* [ABOUT THIS EXERCISE]: Set down, exactly and with no pictures, the line that contains "focal_mm: 1.83" and all lines after it in the listing.
────────
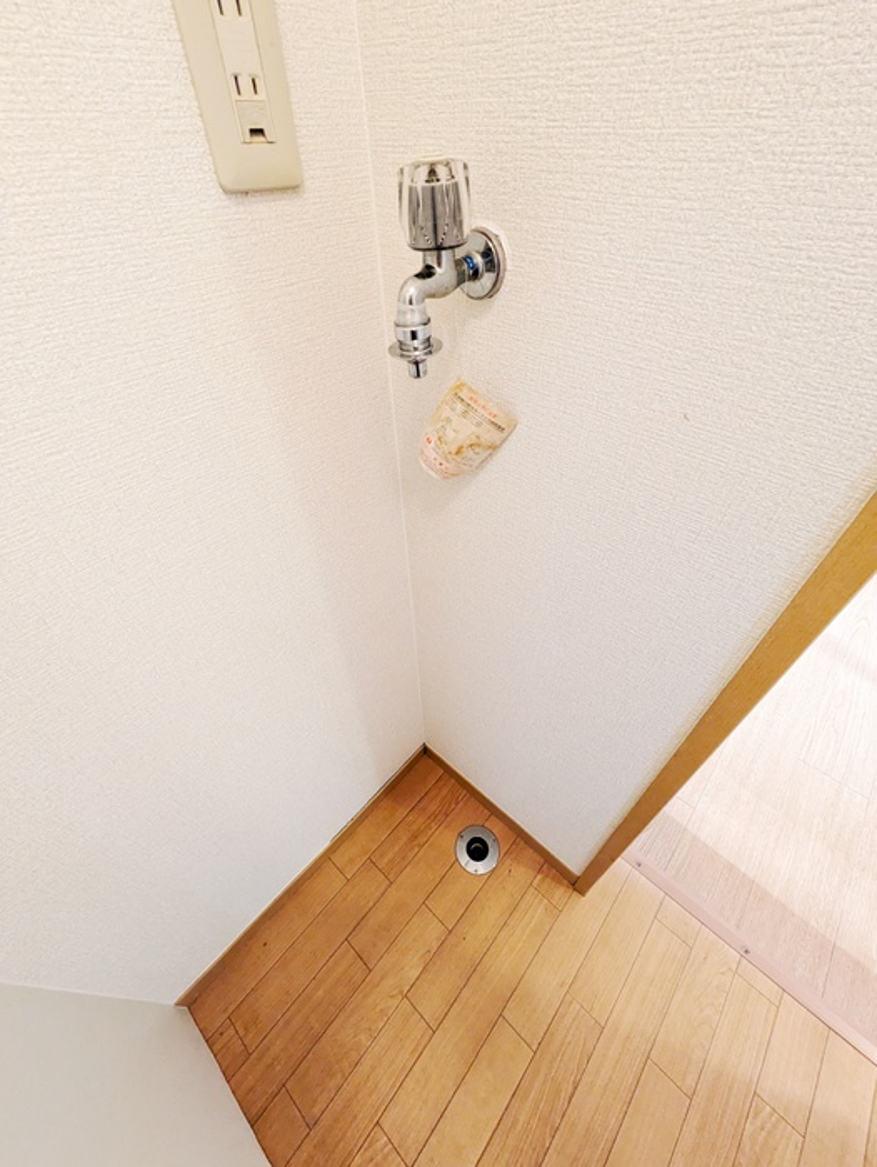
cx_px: 438
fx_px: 472
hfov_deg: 85.7
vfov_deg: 102.0
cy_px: 584
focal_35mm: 14
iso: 632
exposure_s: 1/40
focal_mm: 1.83
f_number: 2.2
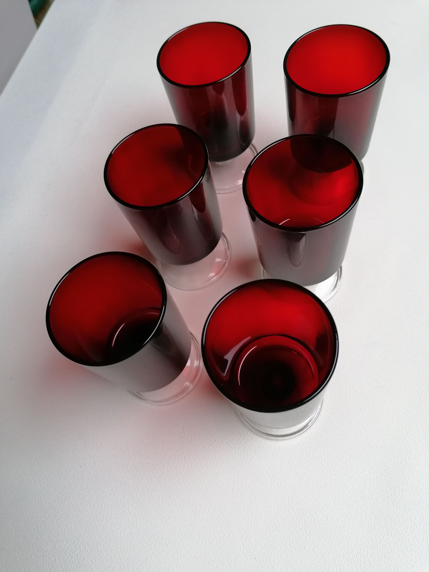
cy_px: 286
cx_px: 214
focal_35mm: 27
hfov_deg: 51.4
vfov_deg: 65.3
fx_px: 446
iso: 200
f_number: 1.8
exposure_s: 1/33.3
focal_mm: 4.75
────────
* [EXERCISE ANSWER]:
focal_mm: 1.83
f_number: 2.2
cy_px: 286
cx_px: 214
focal_35mm: 27
hfov_deg: 51.4
vfov_deg: 65.3
fx_px: 446
iso: 200
f_number: 1.8
exposure_s: 1/33.3
focal_mm: 4.75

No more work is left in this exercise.